WD Announces 8TB, 10TB Helium Hard Drives
Lucas123 writes: Western Digital's HGST subsidiary today announced it's shipping its first 8TB and the world's first 10TB helium-filled hard drive. The 3.5-in, 10TB drive also marks HGST's first foray into the use of shingled magnetic recording technology, which Seagate began using last year. Unlike standard perpendicular magnetic recording (PMR), where data tracks rest side by side, SMR overlaps the tracks on a platter like shingles on a roof, thereby allowing a higher areal density. Seagate has said SMR technology will allow it to achieve 20TB drives by 2020. That company has yet to use helium, however. HGST said its use of hermetically-sealed helium drives reduces friction among moving drive components and keeps dust out. Both drives use a 7-platter configuration with a 7200 RPM spindle speed. The company said it plans to discontinue its production of air-only drives by 2017, replacing all data center models with helium drives.
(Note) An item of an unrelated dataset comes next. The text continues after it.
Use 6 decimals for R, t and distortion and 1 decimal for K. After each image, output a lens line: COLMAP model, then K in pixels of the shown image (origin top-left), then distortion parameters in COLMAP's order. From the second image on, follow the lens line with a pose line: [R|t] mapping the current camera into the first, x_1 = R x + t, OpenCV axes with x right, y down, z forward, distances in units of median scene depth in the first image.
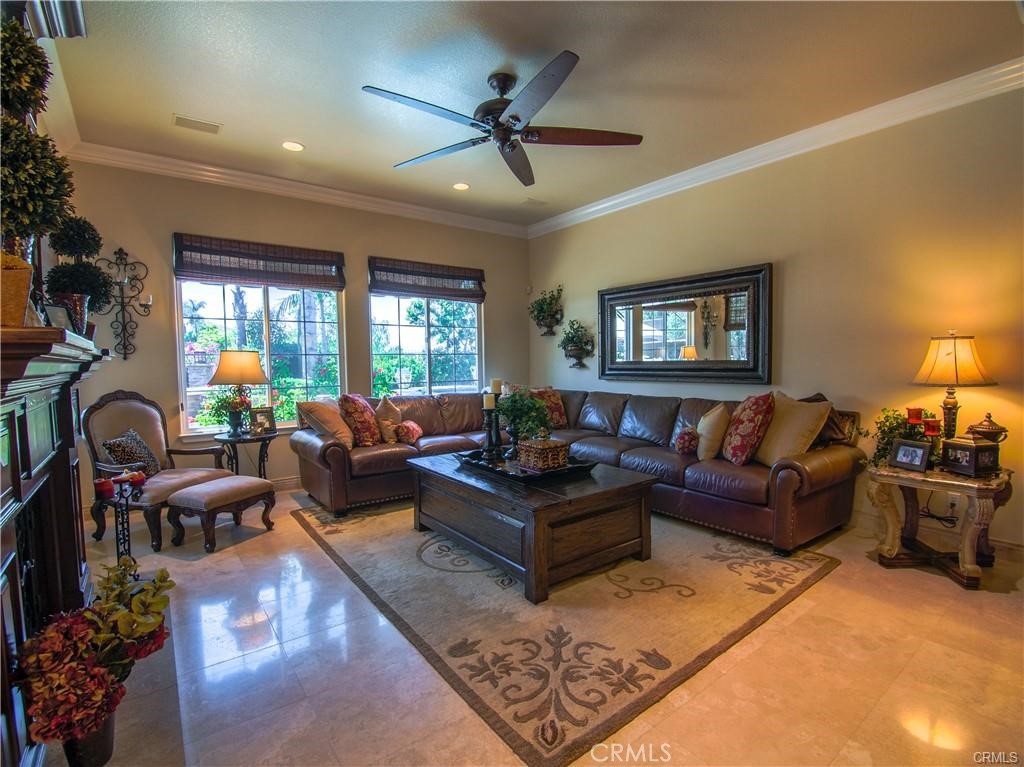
lens RADIAL K [[488.8, 0, 521.3], [0, 488.8, 387.5], [0, 0, 1]] dist [-0.003312, -0.012929]
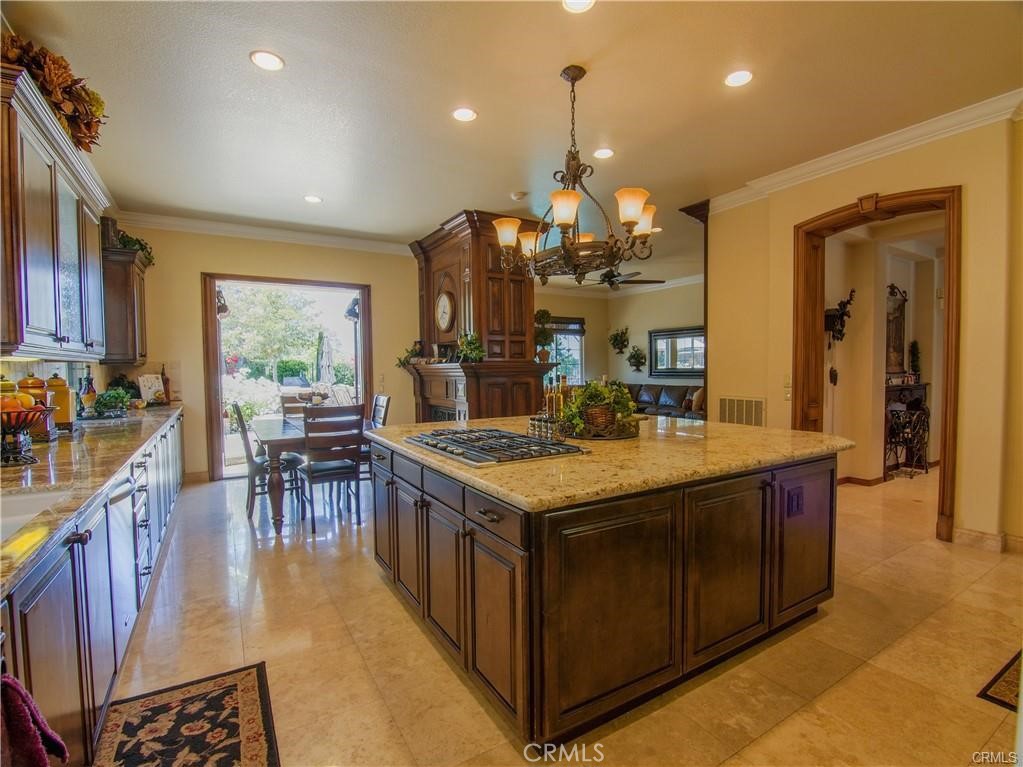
lens RADIAL K [[488.3, 0, 520.8], [0, 488.3, 387.5], [0, 0, 1]] dist [-0.003312, -0.012929]
pose [[0.995278, 0.007645, -0.096759, -0.162692], [-0.008766, 0.999899, -0.011169, 0.050315], [0.096664, 0.011964, 0.995245, -1.009173]]
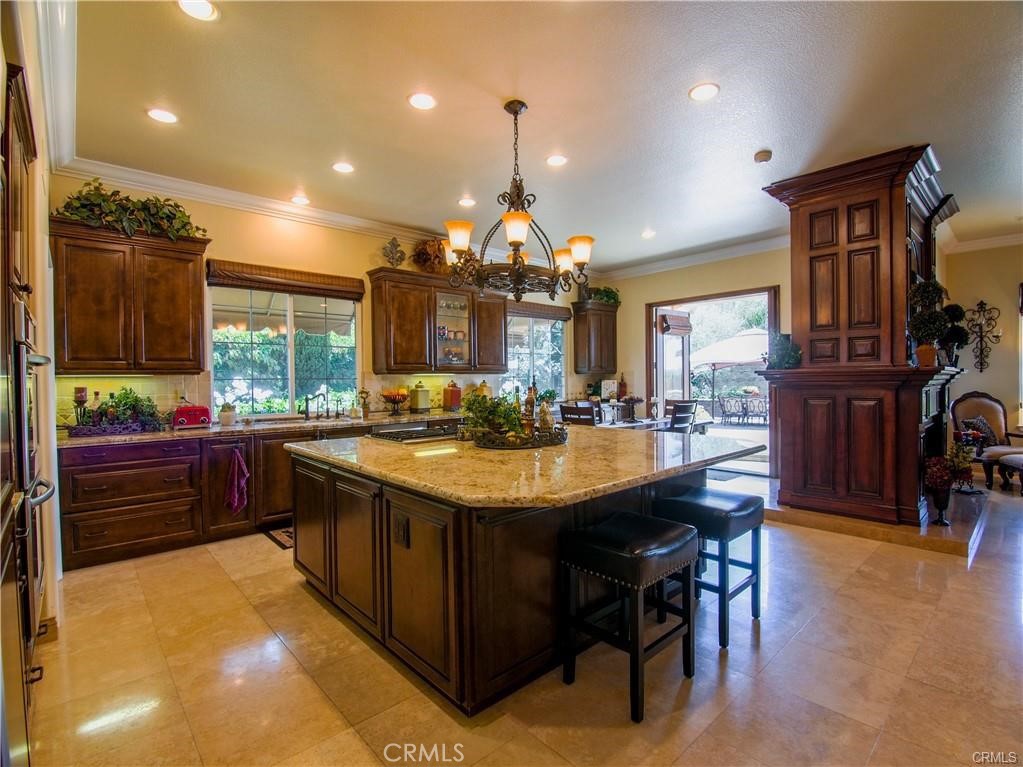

Clever materials choices and lower pressure than on the outside (~40% IIRC). Luckily leakage is easily measured in the product design and testing phase, as well as ongoing QA. So not nearly as much risk to your data as stupid firmware bugs that only turn up under some circumstances after lots of usage. And no, they won't be refillable.
I was also wondering this. Wouldn't nitrogen or argon/neon be cheaper?
The point of using helium is NOT that it is inert, but that it is low density (although the inertness is also nice). Neon is five times as dense and far more expensive. Methane is four times the density. The only gas lighter would be hydrogen. But hydrogen has a nasty habit of migrating through metal, leaking out, and embrittling the metal in the process. Low density gases reduce friction both through reduced mass, and a higher speed threshold for laminar (rather than turbulent) flow. Low density gases tend to also be better heat conductors, helping to keep the disk cool. That is why high density gases, like xenon or sulfer hexafloride, are used in insulated windows.
That's almost exactly how it works with our quarter million dollar SANs.
They get paid to maintain the SAN and regularly visit to swap hardware bits or apply software patches to it.
Rod Taylor
Yes, sealing of the valve is a non-trivial issue, but it clearly can't possibly be an insuperable problem. Every K tank of compressed helium gas produced since the 1920s has such a valve, and those tanks are pressurized to well over 100 atmospheres. I have had such a tank sitting for over 10 years with negligible leakage as measured by gauge pressure. I did learn to my dismay that if you leave the main valve open and rely on the regulator and balloon-blowing attachment to hold, you will wonder where the gas went within weeks to months.
It would be interesting to know the pressure these drives operate at. If it is just room pressure, then I don't see how you could refill it unless you had an outgress valve as well as an ingress valve, in order to flush it.
So how does that work?
The helium in the atmosphere slowly dissipates into space. But it is also replenished by helium leaking out of the ground, where it is generated by radioactive elements emitting alpha particles (which are helium nuclei). At about 5.5 ppm, the source and drain are in equilibrium.